Ele olhou-me com uma frieza que nunca lhe tinha visto nos olhos.

— Se não gostas, sabes onde está a porta.

Naquela noite dormi no quarto dos gémeos. Ouvi-os respirar suavemente e chorei baixinho para não os acordar. Senti-me derrotada.

Comecei a evitar estar em casa quando Dona Graça vinha. Levava os miúdos ao parque ou à biblioteca. Lá fora sentia-me livre, mas bastava regressar para sentir o peso daquela casa sobre mim.

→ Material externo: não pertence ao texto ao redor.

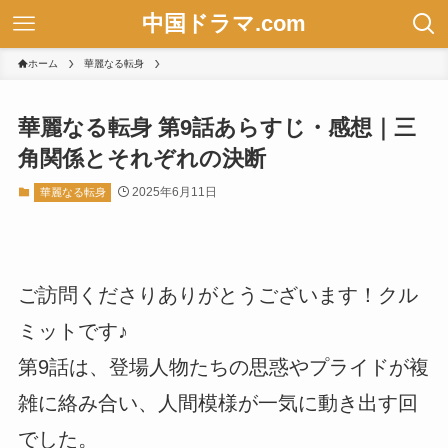
中国ドラマ.com
ホーム
華麗なる転身
華麗なる転身 第9話あらすじ・感想｜三
角関係とそれぞれの決断
2025年6月11日
華麗なる転身
ご訪問くださりありがとうございます！クル
ミットです♪
第9話は、登場人物たちの思惑やプライドが複
雑に絡み合い、人間模様が一気に動き出す回
でした。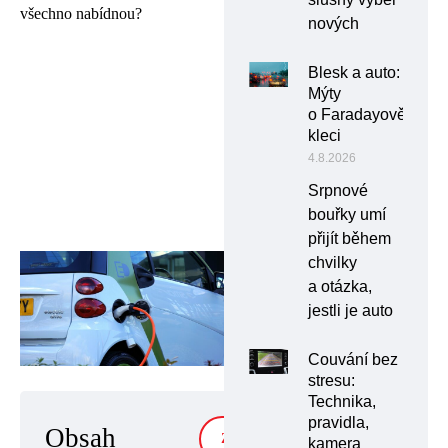
všechno nabídnou?
nových
Blesk a auto:
Mýty
o Faradayově
kleci
4.8.2026
Srpnové
bouřky umí
přijít během
chvilky
a otázka,
jestli je auto
Couvání bez
stresu:
Technika,
pravidla,
Obsah
ZOBRAZIT
kamera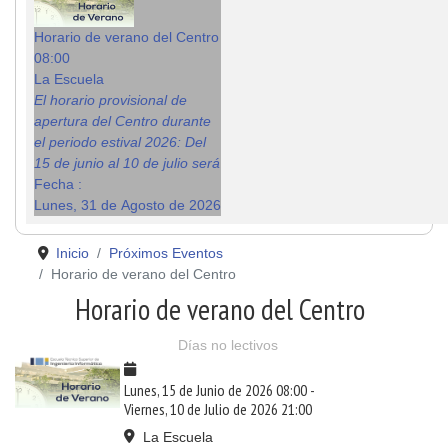
Horario de verano del Centro
08:00
La Escuela
El horario provisional de
apertura del Centro durante
el periodo estival 2026: Del
15 de junio al 10 de julio será
Fecha :
Lunes, 31 de Agosto de 2026
Inicio
Próximos Eventos
Horario de verano del Centro
Horario de verano del Centro
Días no lectivos
Lunes, 15 de Junio de 2026
08:00
-
Viernes, 10 de Julio de 2026
21:00
La Escuela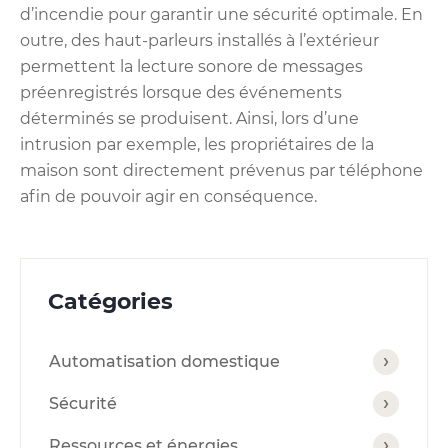
d’incendie pour garantir une sécurité optimale. En
outre, des haut-parleurs installés à l’extérieur
permettent la lecture sonore de messages
préenregistrés lorsque des événements
déterminés se produisent. Ainsi, lors d’une
intrusion par exemple, les propriétaires de la
maison sont directement prévenus par téléphone
afin de pouvoir agir en conséquence.
Catégories
Automatisation domestique
Sécurité
Ressources et énergies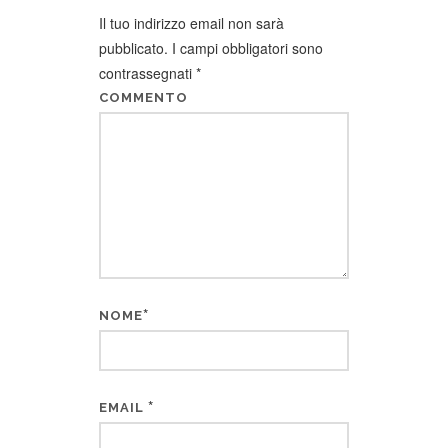
Il tuo indirizzo email non sarà
pubblicato.
I campi obbligatori sono
contrassegnati
*
COMMENTO
*
NOME
*
EMAIL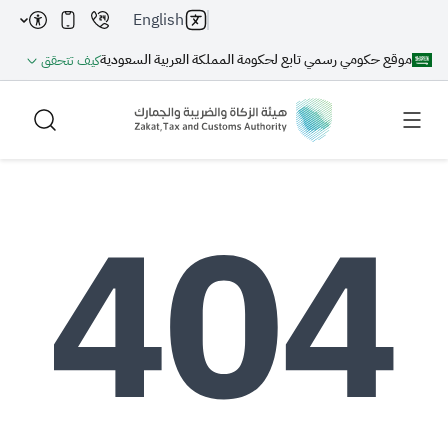
English
موقع حكومي رسمي تابع لحكومة المملكة العربية السعودية
كيف تتحقق
بحث
بحث AI
بحث
اقتراحات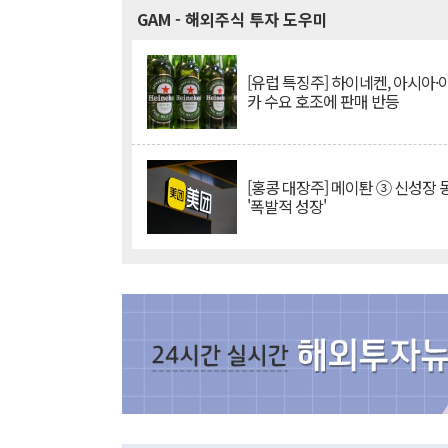
GAM
- 해외주식 투자 도우미
[유럽 특징주] 하이네켄, 아시아
카 수요 호조에 판매 반등
[홍콩 대장주] 메이퇀 ③ 신성장
'폭발적 성장'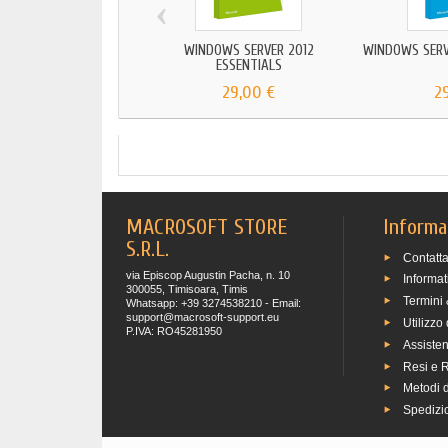
‹
WINDOWS SERVER 2012
WINDOWS SERV
ESSENTIALS
29,00 €
2
MACROSOFT STORE
Informa
S.R.L.
Contatta
via Episcop Augustin Pacha, n. 10
Informat
300055, Timisoara, Timis
Termini 
Whatsapp: +39 3274538210 - Email:
support@macrosoft-support.eu
Utilizzo
P.IVA: RO45281950
Assiste
Resi e 
Metodi 
Spedizio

Um dia, enquanto esperava pelo Tomás à porta da escola primária, encontrei a Marta, uma amiga dos tempos da faculdade.

— Estás tão diferente… — disse ela depois de me ouvir desabafar. — Não podes deixar que te apaguem assim.

As palavras dela ficaram-me na cabeça durante dias. Comecei a pensar em mim própria antes do casamento: gostava de pintar, de ler romances policiais, de sair para dançar com as amigas. Agora sentia-me uma sombra da mulher que fui.

Numa manhã chuvosa de novembro, depois de mais uma discussão com o Rui por causa das contas da luz, tomei uma decisão. Liguei à minha mãe e pedi-lhe para ficar com os gémeos durante umas horas. Fui até ao miradouro da Senhora do Monte e sentei-me ali sozinha, a olhar para Lisboa lá em baixo.

Pensei em tudo o que tinha perdido: a leveza dos primeiros anos com o Rui, a cumplicidade das conversas à noite, os sonhos partilhados. Mas também pensei no que ainda podia recuperar: a minha dignidade, o meu amor-próprio.

Quando voltei para casa nessa noite, encontrei o Rui sentado à mesa da cozinha com Dona Graça ao lado dele. Olharam para mim como se eu fosse uma intrusa na minha própria casa.

— Onde é que estiveste? — perguntou ele seco.

— Precisei de estar sozinha — respondi com firmeza pela primeira vez em muito tempo.

Dona Graça bufou.

— Uma mãe não abandona os filhos assim!

Olhei-a nos olhos.

— Uma mãe também precisa de cuidar de si própria para poder cuidar dos filhos.

O Rui levantou-se abruptamente.

— Isto está a passar dos limites! Ou mudas ou…

Interrompi-o antes que terminasse:

— Ou quê? Vais continuar a fingir que está tudo bem enquanto me vais destruindo aos poucos?

O silêncio caiu pesado sobre nós. Pela primeira vez vi hesitação nos olhos dele.

Nessa noite dormi pouco. Pensei em separar-me, em recomeçar do zero com os gémeos. Tinha medo do futuro mas mais medo ainda de continuar assim: invisível dentro da minha própria vida.

No dia seguinte procurei ajuda psicológica no centro de saúde do bairro. Falei com uma psicóloga chamada Dra. Filipa que me ouviu sem julgar e me ajudou a perceber que não era egoísmo querer ser feliz.

Comecei a fazer pequenas mudanças: voltei a pintar nas horas livres; inscrevi-me num grupo de leitura; aceitei convites para sair com amigas antigas. Aos poucos fui recuperando pedaços de mim mesma.

O Rui percebeu as mudanças e tentou aproximar-se algumas vezes, mas nunca conseguiu pedir desculpa verdadeiramente ou reconhecer o seu papel no nosso afastamento. Dona Graça continuou igual: crítica e controladora.

Hoje olho para trás e vejo tudo com mais clareza. Ainda vivo com o Rui por causa dos gémeos mas já não sou aquela mulher submissa e apagada. Sei que um dia vou ter coragem para dar o próximo passo — seja ele qual for.

Pergunto-me muitas vezes: quantas mulheres vivem presas em casamentos onde já não se reconhecem? Quantas deixam morrer os seus sonhos para agradar aos outros? Será possível reconstruir-nos depois de tanto nos perdermos?